In his June 14 article, "Japan gropes for leadership," Kazuo Ogoura writes in tautologies and paradoxes. He asserts that Japan has built a "safe and efficient society" by concentrating on safety and efficiency, yet he insists that this effort has left Japan, "vulnerable to natural and human disasters," — in danger.

He maintains that while the Japanese distrust politicians, bureaucrats and CEOs, they have a "vague hope and rather solid sentiment" that politicians, bureaucrats and CEOs are basically trustworthy. In his explanations of Japan's current dilemmas, Ogoura favors romantic pseudo-psychology and cliches.

Why are "the Japanese" supposedly so unwilling to speak out against their leadership? It's because they are "struggling between trust and mistrust in their hearts," he says.

According to Ogoura, the Japanese know that "open debate" and confessions of "fear and anxiety" lead to more "social anxiety," so they avoid protest or political engagement out of a noble desire for group well-being. For the greater good, they hide their "internal war" — a war that they are fighting "seriously and with the utmost inner force."

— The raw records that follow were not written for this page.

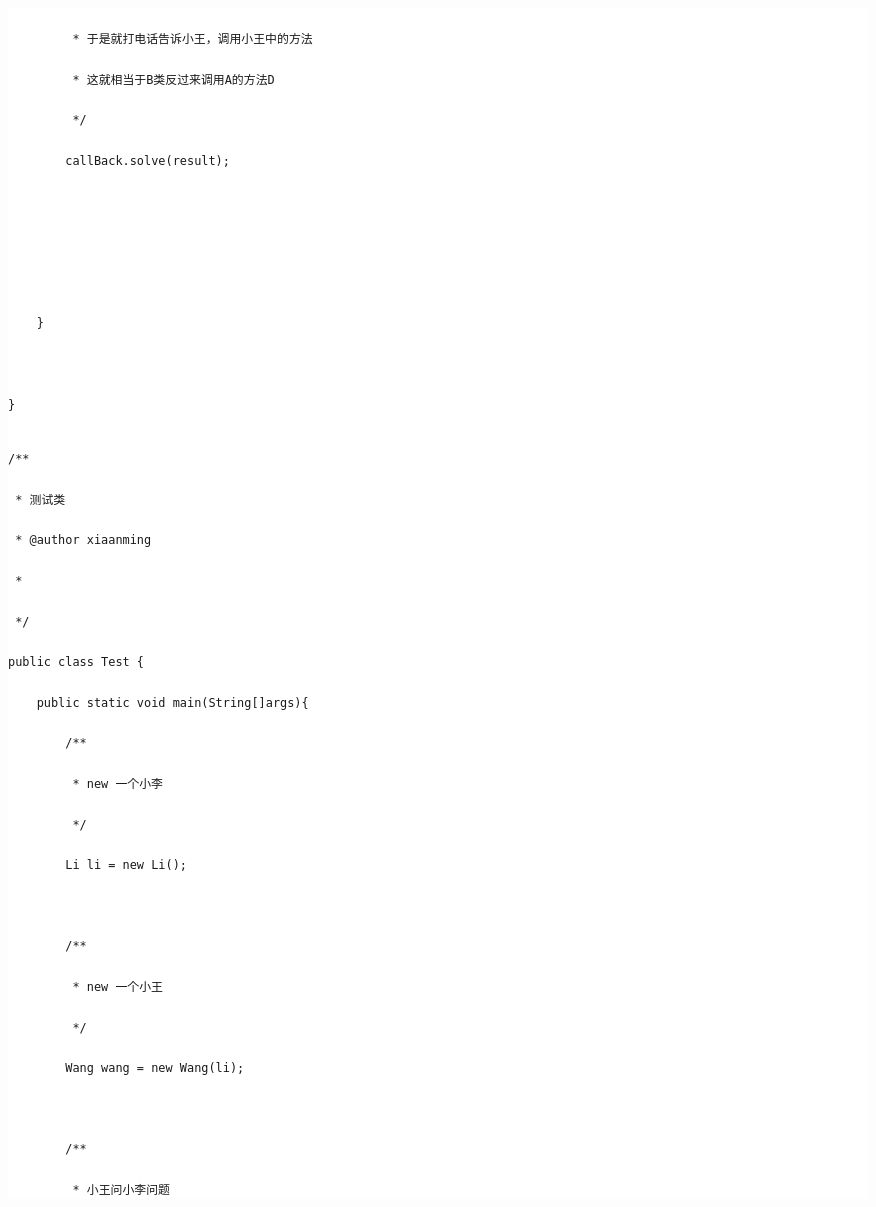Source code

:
 ```

		 * 于是就打电话告诉小王，调用小王中的方法

		 * 这就相当于B类反过来调用A的方法D

		 */

		callBack.solve(result); 

 

		

		

	}

	

}

```


```

/**

 * 测试类

 * @author xiaanming

 *

 */

public class Test {

	public static void main(String[]args){

		/**

		 * new 一个小李

		 */

		Li li = new Li();

 

		/**

		 * new 一个小王

		 */

		Wang wang = new Wang(li);

		

		/**

		 * 小王问小李问题

```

As outdated, dotty and downright pernicious as all this sounds, I suppose it's more palatable to some than what Hiromi Murakami wrote on May 30 ("Changing Japan's system to handle the unexpected"). Murakami blames Japan's crisis on the motivation of companies, schools and the bureaucracy "to mass-produce brain-dead elites who spread like cancer cells."

Ogoura, a former bureaucrat, gives us a murky, almost metaphysical, problem and can't say what can be done as long as the Japanese struggle "in the shadow of doubt," while Murakami wants to "do away with this rotten system once and for all."

The opinions expressed in this letter to the editor are the writer's own and do not necessarily reflect the policies of The Japan Times.